> **What you are asked to do**
Please transcribe every entry below exactly, without including the pictures.

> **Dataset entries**
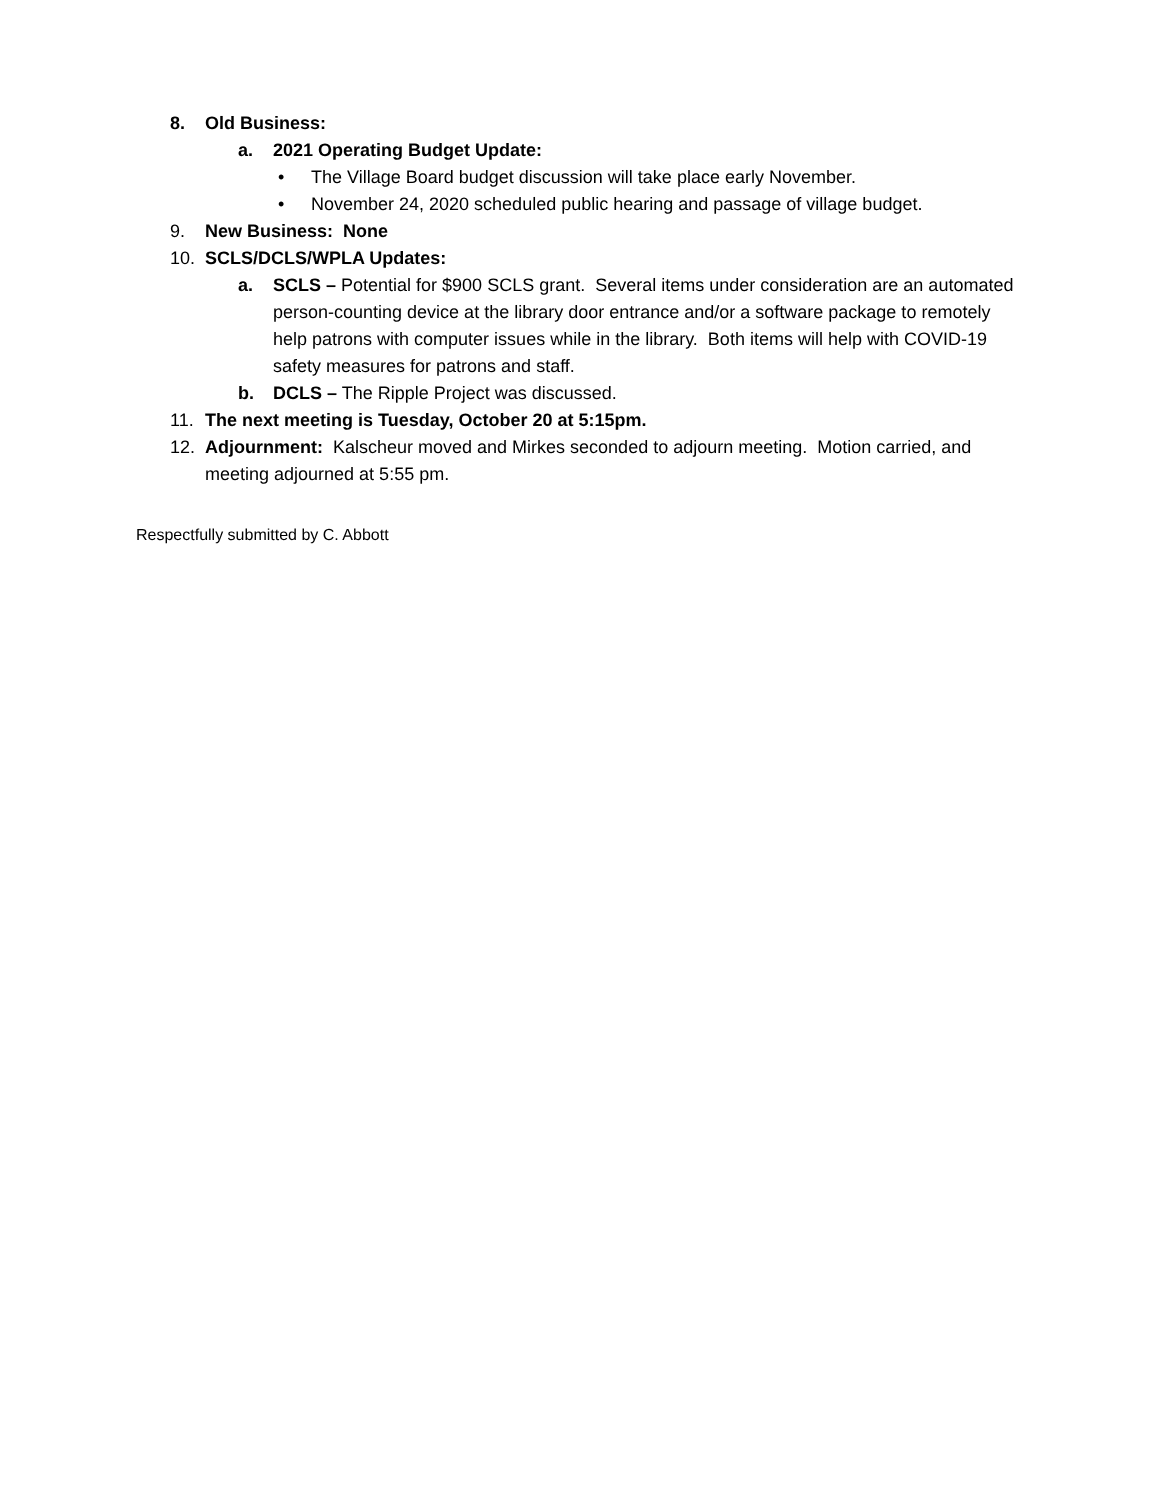8. Old Business:
a. 2021 Operating Budget Update:
• The Village Board budget discussion will take place early November.
• November 24, 2020 scheduled public hearing and passage of village budget.
9. New Business: None
10. SCLS/DCLS/WPLA Updates:
a. SCLS – Potential for $900 SCLS grant. Several items under consideration are an automated person-counting device at the library door entrance and/or a software package to remotely help patrons with computer issues while in the library. Both items will help with COVID-19 safety measures for patrons and staff.
b. DCLS – The Ripple Project was discussed.
11. The next meeting is Tuesday, October 20 at 5:15pm.
12. Adjournment: Kalscheur moved and Mirkes seconded to adjourn meeting. Motion carried, and meeting adjourned at 5:55 pm.
Respectfully submitted by C. Abbott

> **Problem solution**
8. Old Business:
a. 2021 Operating Budget Update:
• The Village Board budget discussion will take place early November.
• November 24, 2020 scheduled public hearing and passage of village budget.
9. New Business: None
10. SCLS/DCLS/WPLA Updates:
a. SCLS – Potential for $900 SCLS grant. Several items under consideration are an automated person-counting device at the library door entrance and/or a software package to remotely help patrons with computer issues while in the library. Both items will help with COVID-19 safety measures for patrons and staff.
b. DCLS – The Ripple Project was discussed.
11. The next meeting is Tuesday, October 20 at 5:15pm.
12. Adjournment: Kalscheur moved and Mirkes seconded to adjourn meeting. Motion carried, and meeting adjourned at 5:55 pm.
Respectfully submitted by C. Abbott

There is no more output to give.